Simon plays down the idea that big-is-best when you follow the wellness and amenity agenda. ‘It doesn’t always follow that you need bigger buildings,’ he says. ‘Look at the Lewis Building in Birmingham, which is 110,000 sq ft, where we were able to fit a library and a shared workspace in the reception area. And look at 120 Aldersgate in London, where we put meaningful facilities into a small space.’

Even so, the exceptions prove the rule: big probably is better for the UK’s funds. Big buildings in city centres are particularly favoured, but if Simon is any guide, the resurgent out-of-town office market does not excite them. Perhaps they can see past the current vogue to a longer-term problem, because, as Simon explains: ‘We have some out-of-town sites, but the problem is cars, which obviously these sites require, and our agenda is all about wanting to be more sustainable.’ So a warning there for developers and agents currently riding the out-of-town business park wave.

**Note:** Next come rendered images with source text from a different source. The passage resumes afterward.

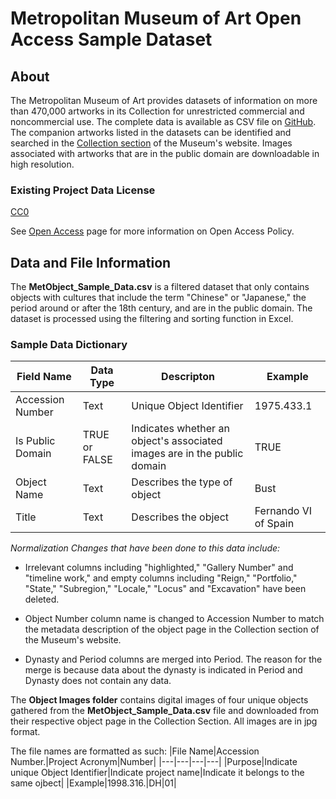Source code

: # Metropolitan Museum of Art Open Access Sample Dataset

## About
The Metropolitan Museum of Art provides datasets of information on more than 470,000 artworks in its Collection for unrestricted commercial and noncommercial use. The complete data is available as CSV file on [GitHub](https://github.com/metmuseum/openaccess). The companion artworks listed in the datasets can be identified and searched in the [Collection section](https://www.metmuseum.org/art/collection) of the Museum's website. Images associated with artworks that are in the public domain are downloadable in high resolution. 

### Existing Project Data License
[CC0](https://creativecommons.org/publicdomain/zero/1.0/)

See [Open Access](https://www.metmuseum.org/policies/image-resources) page for more information on Open Access Policy.


## Data and File Information

The __MetObject_Sample_Data.csv__ is a filtered dataset that only contains objects with cultures that include the term "Chinese" or "Japanese," the period around or after the 18th century, and are in the public domain. The dataset is processed using the filtering and sorting function in Excel. 

### Sample Data Dictionary <!--this is incomplete but just to give an example of the type of data dictionary that will be included--DC-->
|Field Name|Data Type|Descripton|Example|
|---|---|---|---|
|Accession Number|Text|Unique Object Identifier|1975.433.1|
|Is Public Domain|TRUE or FALSE|Indicates whether an object's associated images are in the public domain|TRUE|
|Object Name|Text|Describes the type of object|Bust|
|Title|Text|Describes the object|Fernando VI of Spain|

_Normalization Changes that have been done to this data include:_

- Irrelevant columns including "highlighted," "Gallery Number" and "timeline work," and empty columns including "Reign," "Portfolio," "State," "Subregion," "Locale," "Locus" and "Excavation" have been deleted.

- Object Number column name is changed to Accession Number to match the metadata description of the object page in the Collection section of the Museum's website.

- Dynasty and Period columns are merged into Period. The reason for the  merge is because data about the dynasty is indicated in Period and Dynasty does not contain any data. 

The __Object Images folder__ contains digital images of four unique objects gathered from the __MetObject_Sample_Data.csv__ file and downloaded from their respective object page in the Collection Section. All images are in jpg format. 

The file names are formatted as such: 
|File Name|Accession Number.|Project Acronym|Number|
|---|---|---|---|
|Purpose|Indicate unique Object Identifier|Indicate project name|Indicate it belongs to the same ojbect|
|Example|1998.316.|DH|01|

And how do the funds feel about the UK’s regional cities? Enthusiastic is the answer. Not only has LGIM bought heavily into the Government’s efforts to establish major centres in the big regional cities, but they also see the regions as a safe place to stash the cash, and a long-term growth prospect.

The ‘safe place’ appeal of UK regional cities is at the front of Simon’s mind because – as Mix goes to press – Brexit negotiations appear to be reaching a chaotic climax. Chaos is exactly what long-term investors do not like.

‘The bigger danger to the office market has got to be the unknowns of Brexit,’ Simon fears. ‘Probably the London office market is more vulnerable than the regions, but it all depends what the terms of Brexit are.

‘In the circumstances, we are not inclined to sit on our hands, but we are a bit more cautious because we are aware of office requirements in London, where the occupier wants to agree terms but will not sign the lease until after Brexit is agreed. There are two or three cases like that, it is not yet common, but we’re watching how it develops.’

The best way to judge an investor is, perhaps, to watch what they do with their money: today LGIM are offloading one of their prime Birmingham assets with a £136 million sale of the 237,000 sq ft Lewis Building and neighbouring Priory Court. The properties are a stones’ throw from what will be Birmingham’s new HS2 station at Curzon Street when (and if) the high speed line is completed in 2026. 

The sale suggests mighty LGIM see this is a good moment to take a profit on their investment – and by extension a good moment to plan for the future. And that is wisdom that even the smallest of low-value small fry could agree with.